That first night ignited with fiery passion. We went at each other with a mix of furious passion and innocent exploration. We lost our rhythm a couple of times, but we embraced for hours and I was very satisfied with my choice. Now positive I could love my woman both physically and emotionally I passed out and in the morning I approached our budding relationship with renewed determination and vigor. It didn't take long for me to be sure and just one month into our unconventional love story I proposed to Tabatha and she readily accepted.
"I've already given myself to you more than a decade ago. I'd be foolish to reject you now," she said when I proposed.
We spent the next three months getting every detail perfect. We had to compromise, but we had been friends for a long time and we never forgot what truly mattered so the give and take unfolded naturally and the ceremony was lovely. We were both successful in our own fields and money was not endless, but it was not a deciding factor in anything we did. So our wedding was a grand fair followed by a long honeymoon.
It was on our honeymoon when Tabatha first brought up the idea of children, "Kitty Kat, I'm always home and you would be such a great mother. We mentioned having children before. Can we look into it when we get home?"
"Sure, but adoption will be difficult. We might have to settle for fostering," I responded without much thought, but knowing I wanted children in my life.
Tabatha got his mischievous grin on her face and looked deep into my eyes, "Kitty Kat hear me out. Your brother could donate sperm and then if I got in vitro then the baby would be genetically from both families. That's too much right. I'm sorry I'm super creepy. It just came to me."
"We can ask," was my only response. She was my love and it would make me happy to be related to my child.
After our honeymoon it was a grueling process but my brother agreed.
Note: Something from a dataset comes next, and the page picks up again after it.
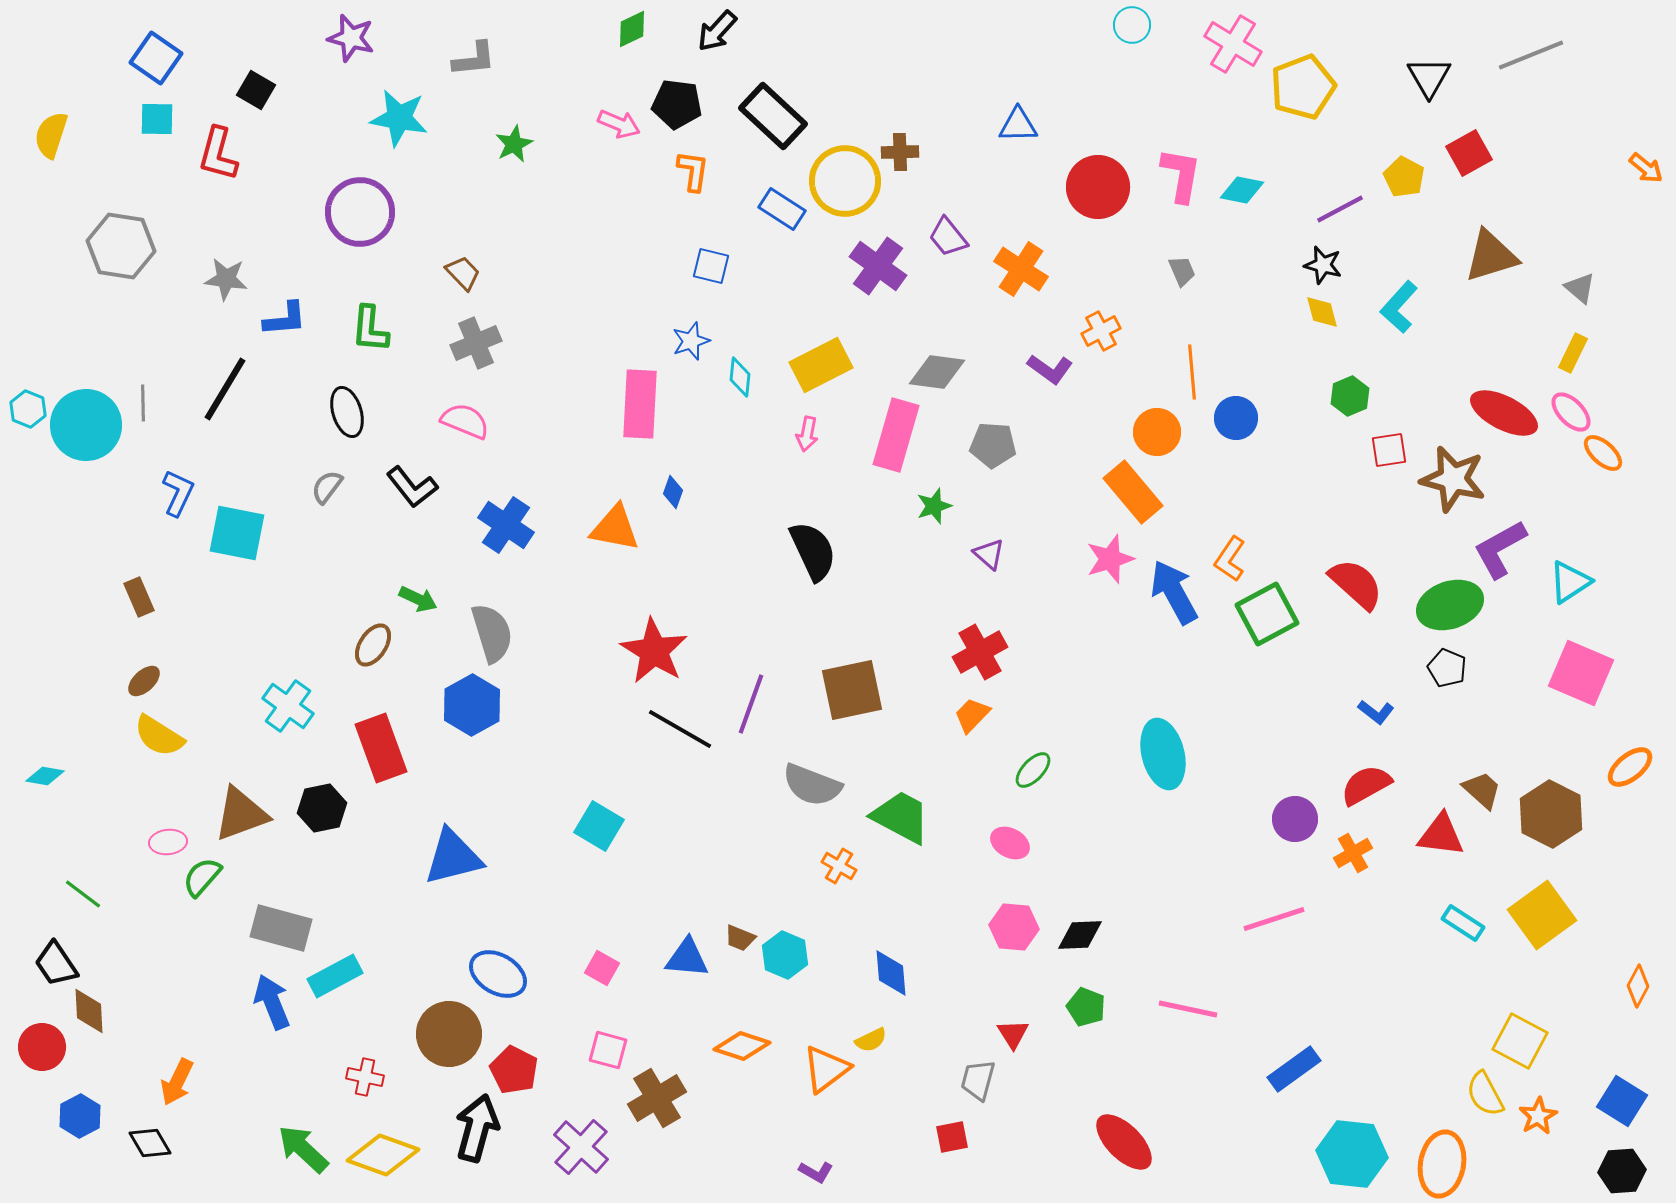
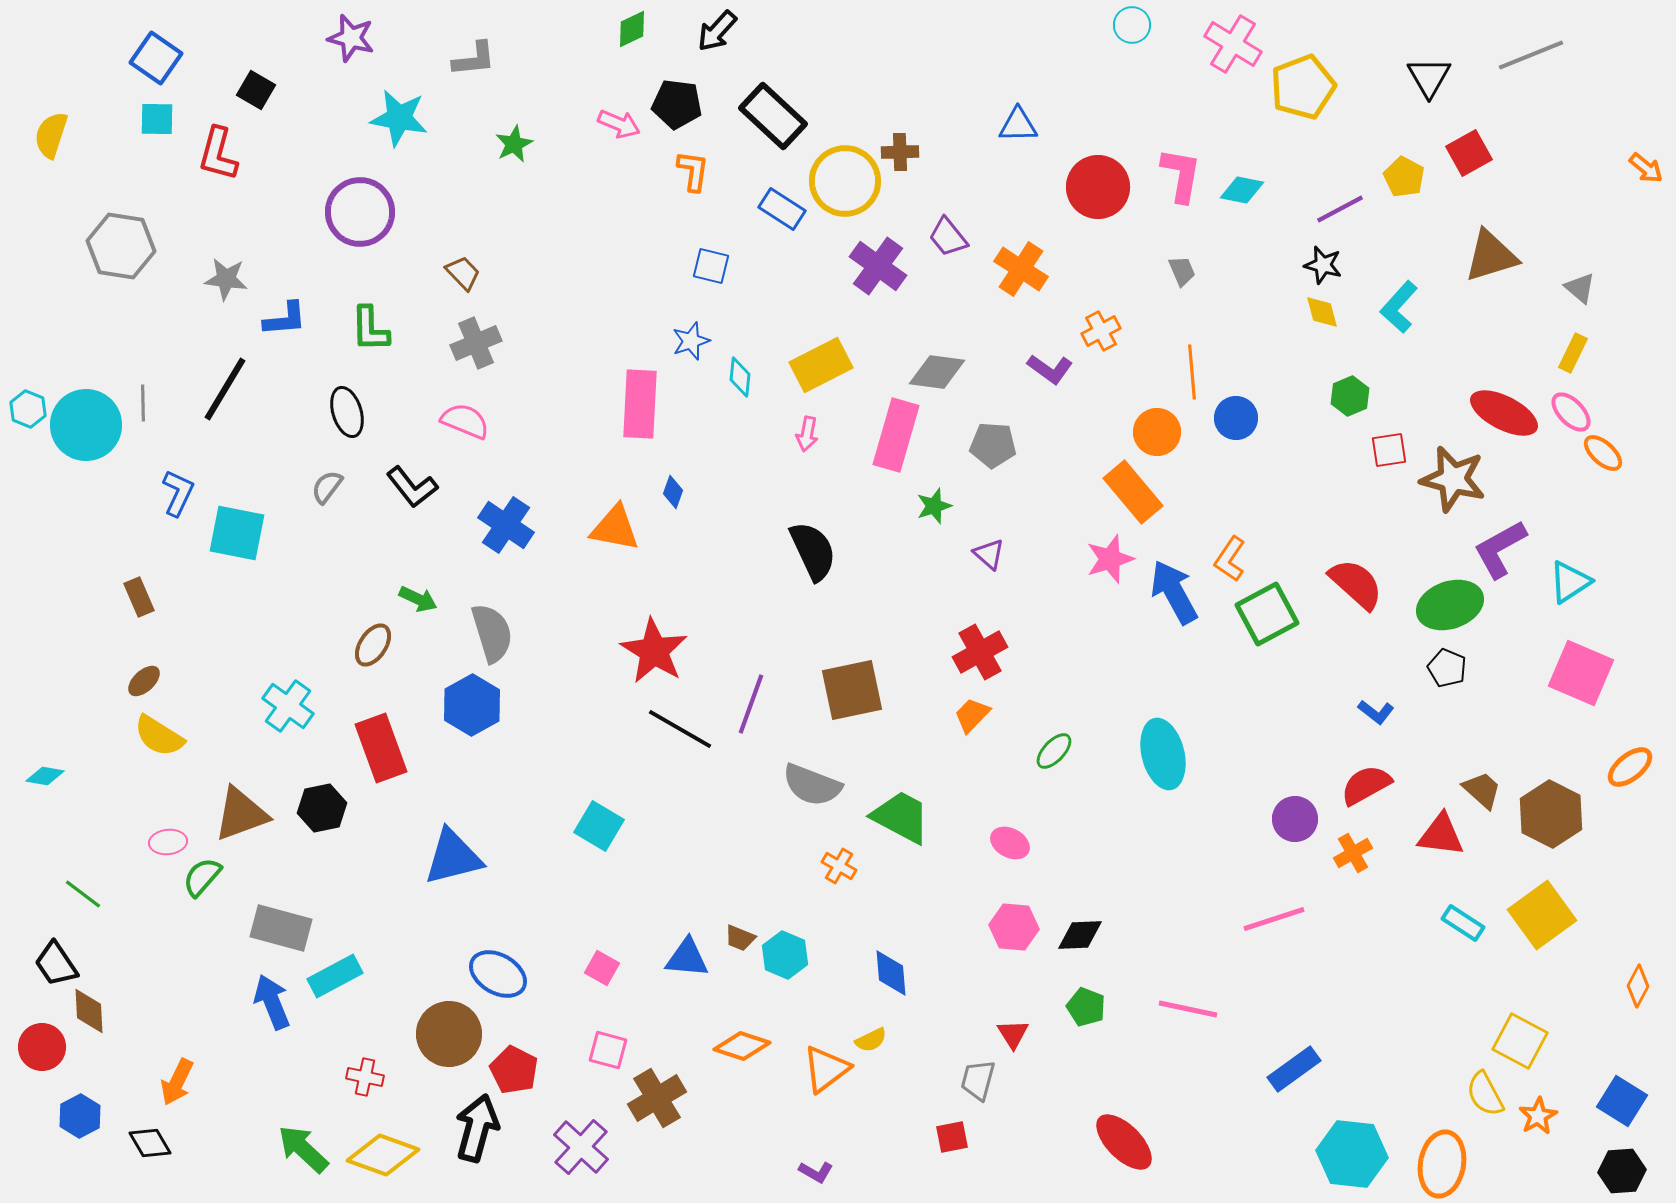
green L-shape at (370, 329): rotated 6 degrees counterclockwise
green ellipse at (1033, 770): moved 21 px right, 19 px up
There were financial compensations made. He had to leave his job while coming to us for the procedures after all. We were left with very little in the way of savings, but we were eventually blessed with a daughter. We named her Rae after my brother. We loved her with all our hearts and we raised her to never fear the world or bend to its expectations.
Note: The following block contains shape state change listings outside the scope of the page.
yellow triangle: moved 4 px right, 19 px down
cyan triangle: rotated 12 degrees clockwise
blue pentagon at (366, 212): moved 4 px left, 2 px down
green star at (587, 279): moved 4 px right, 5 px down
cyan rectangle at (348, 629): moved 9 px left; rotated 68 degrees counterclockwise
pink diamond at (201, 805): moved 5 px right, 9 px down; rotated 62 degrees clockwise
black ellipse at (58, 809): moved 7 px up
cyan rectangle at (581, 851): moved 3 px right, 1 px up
She grew and eventually took an aggressive alcoholic as her husband. After beating her until she miscarried their baby she returned home to us. Her uncle was sixty at the time but he sent us pictures of what the man looked like when he left his house. I had never been prouder of my big brother. She never remarried, but went on to foster dozens of kids, mostly with behavioral issues.
I retired in my early fifties and Tabatha followed in her late fifties. We were still the romantic couple and my daughter would often say, "I'm so lucky. Few children have two parents with so much love in their hearts."
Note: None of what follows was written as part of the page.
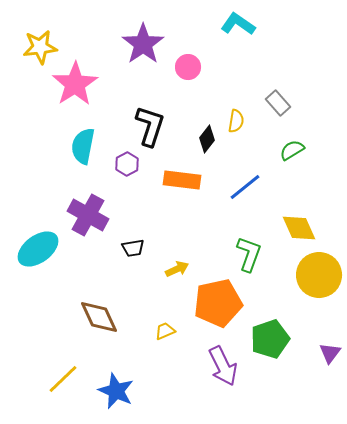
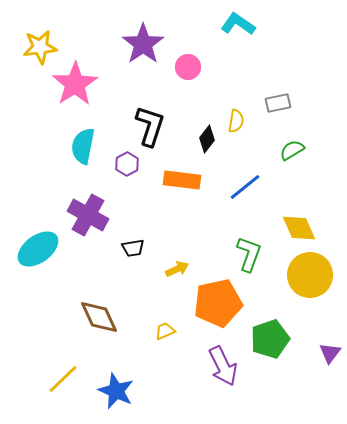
gray rectangle: rotated 60 degrees counterclockwise
yellow circle: moved 9 px left
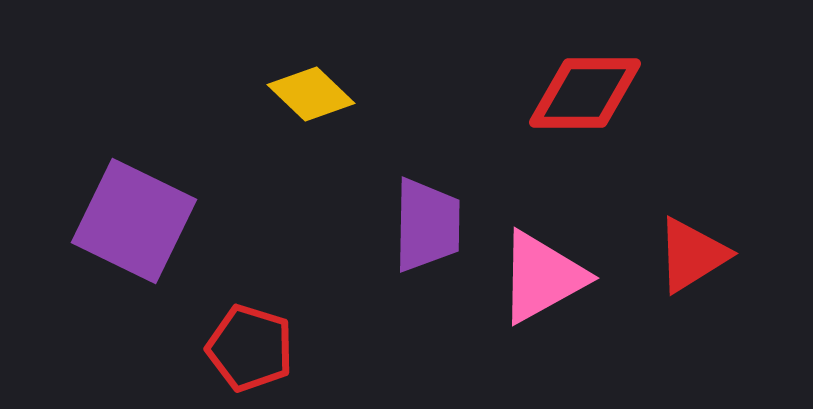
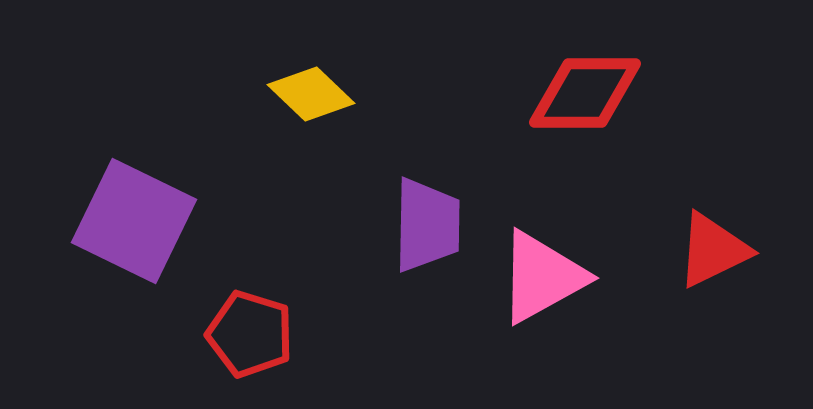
red triangle: moved 21 px right, 5 px up; rotated 6 degrees clockwise
red pentagon: moved 14 px up
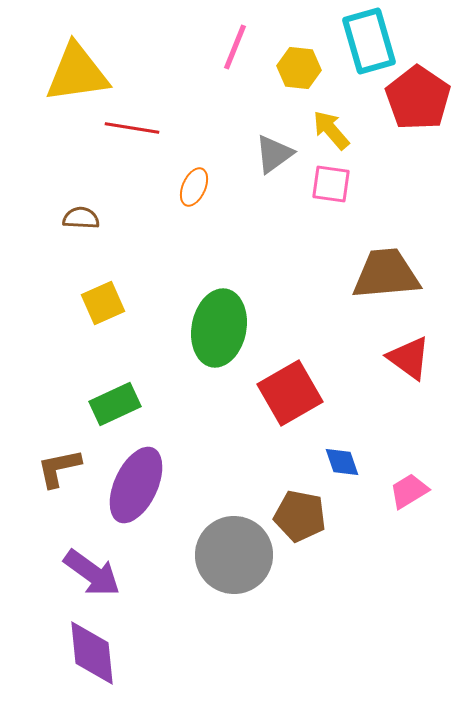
My Tabatha passed first when she was eighty, "Kitty Kat you've made me happy this whole time. Please don't let me leaving make you cry. I'll just wait for you ok," she said to me as the cancer took the last of her strength. I just nodded and kissed her forehead. I forced a big smile and me, my daughter and the two children that were staying with her at the time went to dinner. I moved in with her and went on to make more memories to tell her about when my end finally came. I was sure she'd be happy to see me when I finally get back to her. I turn one hundred and seven this year my daughter stopped taking in fosters over a decade ago though some of them still stop by from time to time. For her I still manage to find at least a little joy in every day and every night I text her about my day. For now that's enough or so I tell myself.